# Entries taken from a collection
□ □ □
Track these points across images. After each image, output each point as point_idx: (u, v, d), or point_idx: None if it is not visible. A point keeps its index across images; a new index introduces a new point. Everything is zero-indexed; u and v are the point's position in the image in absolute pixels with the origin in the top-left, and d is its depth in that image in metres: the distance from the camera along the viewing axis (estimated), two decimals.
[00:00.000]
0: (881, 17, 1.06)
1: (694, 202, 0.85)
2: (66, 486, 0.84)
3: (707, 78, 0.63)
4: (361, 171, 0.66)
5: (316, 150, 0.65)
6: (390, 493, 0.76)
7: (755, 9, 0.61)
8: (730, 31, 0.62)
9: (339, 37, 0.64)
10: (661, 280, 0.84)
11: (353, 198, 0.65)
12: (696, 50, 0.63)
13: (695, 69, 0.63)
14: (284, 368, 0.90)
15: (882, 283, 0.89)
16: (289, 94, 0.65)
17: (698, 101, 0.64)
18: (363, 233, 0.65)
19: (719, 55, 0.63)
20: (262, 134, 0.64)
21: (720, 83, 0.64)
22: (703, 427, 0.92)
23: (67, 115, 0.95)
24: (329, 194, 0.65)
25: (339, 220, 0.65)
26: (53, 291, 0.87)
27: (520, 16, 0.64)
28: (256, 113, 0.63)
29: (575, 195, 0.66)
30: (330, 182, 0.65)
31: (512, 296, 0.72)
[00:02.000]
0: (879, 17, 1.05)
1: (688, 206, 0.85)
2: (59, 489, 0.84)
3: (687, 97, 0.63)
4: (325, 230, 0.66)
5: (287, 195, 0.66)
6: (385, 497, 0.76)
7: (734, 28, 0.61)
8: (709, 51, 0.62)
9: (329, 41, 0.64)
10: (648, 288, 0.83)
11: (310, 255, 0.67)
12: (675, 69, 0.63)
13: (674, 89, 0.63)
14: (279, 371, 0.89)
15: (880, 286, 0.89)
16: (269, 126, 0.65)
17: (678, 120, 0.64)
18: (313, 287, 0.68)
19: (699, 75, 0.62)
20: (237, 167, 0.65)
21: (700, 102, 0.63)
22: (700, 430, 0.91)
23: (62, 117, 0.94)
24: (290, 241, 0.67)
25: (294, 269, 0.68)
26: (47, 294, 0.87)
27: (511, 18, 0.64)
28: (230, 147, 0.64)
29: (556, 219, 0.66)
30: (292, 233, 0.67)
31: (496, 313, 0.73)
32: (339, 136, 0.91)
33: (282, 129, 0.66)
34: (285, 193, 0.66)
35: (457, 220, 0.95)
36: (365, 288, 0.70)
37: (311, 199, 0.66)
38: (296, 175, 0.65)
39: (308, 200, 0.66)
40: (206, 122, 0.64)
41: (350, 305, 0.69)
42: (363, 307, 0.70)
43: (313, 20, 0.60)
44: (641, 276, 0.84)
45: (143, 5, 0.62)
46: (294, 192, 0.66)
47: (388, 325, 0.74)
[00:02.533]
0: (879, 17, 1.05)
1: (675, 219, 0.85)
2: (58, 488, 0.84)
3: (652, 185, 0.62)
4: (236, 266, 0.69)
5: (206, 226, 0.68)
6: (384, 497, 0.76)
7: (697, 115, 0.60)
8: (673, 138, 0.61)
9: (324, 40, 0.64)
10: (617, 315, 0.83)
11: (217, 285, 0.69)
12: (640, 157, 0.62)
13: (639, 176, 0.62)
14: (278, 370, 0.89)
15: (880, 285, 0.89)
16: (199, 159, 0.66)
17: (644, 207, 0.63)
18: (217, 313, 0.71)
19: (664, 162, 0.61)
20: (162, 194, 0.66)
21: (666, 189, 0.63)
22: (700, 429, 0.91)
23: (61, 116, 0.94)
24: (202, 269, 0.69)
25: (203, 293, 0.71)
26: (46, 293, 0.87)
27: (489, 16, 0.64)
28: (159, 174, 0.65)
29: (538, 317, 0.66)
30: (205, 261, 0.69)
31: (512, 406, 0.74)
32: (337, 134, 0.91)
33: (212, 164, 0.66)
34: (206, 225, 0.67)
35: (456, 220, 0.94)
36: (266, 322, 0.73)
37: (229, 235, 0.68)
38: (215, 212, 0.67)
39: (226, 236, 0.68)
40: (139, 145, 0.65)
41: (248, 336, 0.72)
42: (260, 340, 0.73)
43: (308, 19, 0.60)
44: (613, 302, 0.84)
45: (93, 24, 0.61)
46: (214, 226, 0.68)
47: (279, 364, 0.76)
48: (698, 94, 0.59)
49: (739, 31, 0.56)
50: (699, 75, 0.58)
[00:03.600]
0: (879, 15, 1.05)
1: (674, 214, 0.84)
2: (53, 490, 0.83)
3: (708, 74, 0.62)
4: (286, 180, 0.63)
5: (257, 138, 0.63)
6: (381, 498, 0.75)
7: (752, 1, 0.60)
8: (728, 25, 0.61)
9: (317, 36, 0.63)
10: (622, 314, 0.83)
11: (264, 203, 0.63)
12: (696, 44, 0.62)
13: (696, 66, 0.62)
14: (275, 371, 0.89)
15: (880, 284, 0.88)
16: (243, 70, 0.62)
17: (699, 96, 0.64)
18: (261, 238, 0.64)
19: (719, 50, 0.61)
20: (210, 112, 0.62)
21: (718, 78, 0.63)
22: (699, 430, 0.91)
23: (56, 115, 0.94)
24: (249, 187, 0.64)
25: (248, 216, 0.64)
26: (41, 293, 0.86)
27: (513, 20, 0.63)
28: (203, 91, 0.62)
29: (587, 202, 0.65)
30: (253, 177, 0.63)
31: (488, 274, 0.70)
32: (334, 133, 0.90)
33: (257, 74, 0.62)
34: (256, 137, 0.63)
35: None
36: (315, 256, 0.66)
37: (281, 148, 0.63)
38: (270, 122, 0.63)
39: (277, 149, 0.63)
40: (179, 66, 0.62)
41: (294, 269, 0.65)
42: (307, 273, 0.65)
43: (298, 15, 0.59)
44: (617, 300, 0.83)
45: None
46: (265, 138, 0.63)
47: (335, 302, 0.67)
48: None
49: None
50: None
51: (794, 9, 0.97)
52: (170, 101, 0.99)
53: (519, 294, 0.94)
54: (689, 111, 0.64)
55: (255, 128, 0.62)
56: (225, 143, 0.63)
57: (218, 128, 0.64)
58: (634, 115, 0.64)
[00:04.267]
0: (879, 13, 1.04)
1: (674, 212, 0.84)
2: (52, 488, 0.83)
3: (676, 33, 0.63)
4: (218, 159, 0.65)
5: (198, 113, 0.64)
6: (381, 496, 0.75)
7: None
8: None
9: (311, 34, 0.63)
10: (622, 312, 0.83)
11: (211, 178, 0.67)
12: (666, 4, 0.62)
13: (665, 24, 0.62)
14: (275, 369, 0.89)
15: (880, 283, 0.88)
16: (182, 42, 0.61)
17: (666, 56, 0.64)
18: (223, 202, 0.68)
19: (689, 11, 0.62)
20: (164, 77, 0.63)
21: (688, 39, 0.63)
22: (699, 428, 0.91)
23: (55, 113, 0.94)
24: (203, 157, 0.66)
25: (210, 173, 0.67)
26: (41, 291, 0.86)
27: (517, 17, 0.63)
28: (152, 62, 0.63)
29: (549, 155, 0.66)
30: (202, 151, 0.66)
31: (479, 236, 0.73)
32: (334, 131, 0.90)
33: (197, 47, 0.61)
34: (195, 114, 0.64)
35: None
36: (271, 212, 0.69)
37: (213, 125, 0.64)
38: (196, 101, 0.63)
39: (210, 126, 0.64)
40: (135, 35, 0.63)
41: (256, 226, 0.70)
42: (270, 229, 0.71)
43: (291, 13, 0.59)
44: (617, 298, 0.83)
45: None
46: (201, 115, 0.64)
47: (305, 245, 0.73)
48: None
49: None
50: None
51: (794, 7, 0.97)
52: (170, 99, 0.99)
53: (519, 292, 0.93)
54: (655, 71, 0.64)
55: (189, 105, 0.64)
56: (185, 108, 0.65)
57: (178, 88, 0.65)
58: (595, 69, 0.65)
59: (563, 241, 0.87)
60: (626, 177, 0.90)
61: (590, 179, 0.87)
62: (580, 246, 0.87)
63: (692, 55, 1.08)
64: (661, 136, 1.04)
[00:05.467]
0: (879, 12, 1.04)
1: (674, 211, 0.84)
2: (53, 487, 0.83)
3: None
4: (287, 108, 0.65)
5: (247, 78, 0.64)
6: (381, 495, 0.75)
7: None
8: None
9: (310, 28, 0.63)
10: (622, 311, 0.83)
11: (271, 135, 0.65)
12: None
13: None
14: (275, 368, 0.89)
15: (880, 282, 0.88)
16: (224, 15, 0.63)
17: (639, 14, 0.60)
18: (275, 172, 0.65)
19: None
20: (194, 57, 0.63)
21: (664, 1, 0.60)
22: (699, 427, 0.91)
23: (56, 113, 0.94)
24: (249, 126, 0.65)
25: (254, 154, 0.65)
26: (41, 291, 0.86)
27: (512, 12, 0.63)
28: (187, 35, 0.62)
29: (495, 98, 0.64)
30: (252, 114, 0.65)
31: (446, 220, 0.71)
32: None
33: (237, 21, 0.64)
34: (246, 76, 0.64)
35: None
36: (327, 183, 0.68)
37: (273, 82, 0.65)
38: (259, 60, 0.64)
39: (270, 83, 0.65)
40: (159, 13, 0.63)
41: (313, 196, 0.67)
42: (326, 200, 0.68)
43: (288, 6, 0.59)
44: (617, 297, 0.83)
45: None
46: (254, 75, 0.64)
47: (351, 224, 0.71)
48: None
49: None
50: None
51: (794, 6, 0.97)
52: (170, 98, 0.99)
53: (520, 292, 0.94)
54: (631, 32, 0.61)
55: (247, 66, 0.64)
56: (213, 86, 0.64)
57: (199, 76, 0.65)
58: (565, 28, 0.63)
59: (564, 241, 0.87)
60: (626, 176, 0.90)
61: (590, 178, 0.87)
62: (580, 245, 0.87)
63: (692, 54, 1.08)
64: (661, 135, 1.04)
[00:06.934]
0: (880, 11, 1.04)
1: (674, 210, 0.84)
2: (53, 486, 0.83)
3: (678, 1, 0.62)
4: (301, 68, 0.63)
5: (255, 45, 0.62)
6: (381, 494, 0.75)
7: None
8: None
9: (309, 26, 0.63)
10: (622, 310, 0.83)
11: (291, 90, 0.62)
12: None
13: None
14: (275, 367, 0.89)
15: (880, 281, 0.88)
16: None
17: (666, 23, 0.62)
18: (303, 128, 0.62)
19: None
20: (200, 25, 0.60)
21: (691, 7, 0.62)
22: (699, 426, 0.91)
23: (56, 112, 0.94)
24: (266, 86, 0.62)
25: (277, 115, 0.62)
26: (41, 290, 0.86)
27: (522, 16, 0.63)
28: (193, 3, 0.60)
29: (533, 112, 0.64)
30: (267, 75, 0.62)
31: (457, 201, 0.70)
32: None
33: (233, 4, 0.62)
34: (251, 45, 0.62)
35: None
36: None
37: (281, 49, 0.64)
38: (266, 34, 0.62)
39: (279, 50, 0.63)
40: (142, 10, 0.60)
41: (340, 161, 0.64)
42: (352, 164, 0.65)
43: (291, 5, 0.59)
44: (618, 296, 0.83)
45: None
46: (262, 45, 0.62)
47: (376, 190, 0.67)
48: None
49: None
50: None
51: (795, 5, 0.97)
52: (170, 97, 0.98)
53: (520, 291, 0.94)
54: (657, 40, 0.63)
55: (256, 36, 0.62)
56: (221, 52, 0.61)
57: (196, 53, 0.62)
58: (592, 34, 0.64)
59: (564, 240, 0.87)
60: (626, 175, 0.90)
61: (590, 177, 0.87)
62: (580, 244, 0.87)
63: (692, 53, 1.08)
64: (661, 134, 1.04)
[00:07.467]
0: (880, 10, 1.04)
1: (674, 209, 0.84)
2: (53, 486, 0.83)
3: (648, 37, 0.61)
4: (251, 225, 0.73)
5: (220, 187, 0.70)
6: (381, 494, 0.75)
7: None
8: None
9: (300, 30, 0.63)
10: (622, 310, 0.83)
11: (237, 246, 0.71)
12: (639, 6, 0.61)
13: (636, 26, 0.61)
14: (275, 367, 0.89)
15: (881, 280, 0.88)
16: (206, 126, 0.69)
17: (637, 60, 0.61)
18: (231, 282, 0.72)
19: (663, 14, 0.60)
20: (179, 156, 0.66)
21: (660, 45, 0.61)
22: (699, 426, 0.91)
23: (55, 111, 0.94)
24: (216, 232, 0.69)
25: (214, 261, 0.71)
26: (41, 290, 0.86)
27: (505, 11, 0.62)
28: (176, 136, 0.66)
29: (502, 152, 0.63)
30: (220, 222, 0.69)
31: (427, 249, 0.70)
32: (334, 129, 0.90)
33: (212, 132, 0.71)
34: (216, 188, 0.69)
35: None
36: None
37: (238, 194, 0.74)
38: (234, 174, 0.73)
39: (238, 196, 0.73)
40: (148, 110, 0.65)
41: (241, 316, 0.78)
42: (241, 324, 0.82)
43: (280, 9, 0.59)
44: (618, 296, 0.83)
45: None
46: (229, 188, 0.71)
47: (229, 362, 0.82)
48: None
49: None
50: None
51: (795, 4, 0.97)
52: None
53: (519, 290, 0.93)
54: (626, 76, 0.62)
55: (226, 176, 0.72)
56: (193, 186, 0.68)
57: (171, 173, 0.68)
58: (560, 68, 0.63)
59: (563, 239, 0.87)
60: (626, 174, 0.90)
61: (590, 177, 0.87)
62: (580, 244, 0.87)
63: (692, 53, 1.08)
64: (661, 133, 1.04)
□ □ □
# Work instructions
Transcribe only, please, the lines from the first line of the records through the line with "22: (703, 427, 0.92)". Both of those lines are included.

# Answer section
Track these points across images. After each image, output each point as point_idx: (u, v, d), or point_idx: None if it is not visible. A point keeps its index across images; a new index introduces a new point. Everything is zero-indexed; u and v are the point's position in the image in absolute pixels with the origin in the top-left, and d is its depth in that image in metres: the distance from the camera along the viewing axis (estimated), two decimals.
[00:00.000]
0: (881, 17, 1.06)
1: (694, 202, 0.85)
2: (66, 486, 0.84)
3: (707, 78, 0.63)
4: (361, 171, 0.66)
5: (316, 150, 0.65)
6: (390, 493, 0.76)
7: (755, 9, 0.61)
8: (730, 31, 0.62)
9: (339, 37, 0.64)
10: (661, 280, 0.84)
11: (353, 198, 0.65)
12: (696, 50, 0.63)
13: (695, 69, 0.63)
14: (284, 368, 0.90)
15: (882, 283, 0.89)
16: (289, 94, 0.65)
17: (698, 101, 0.64)
18: (363, 233, 0.65)
19: (719, 55, 0.63)
20: (262, 134, 0.64)
21: (720, 83, 0.64)
22: (703, 427, 0.92)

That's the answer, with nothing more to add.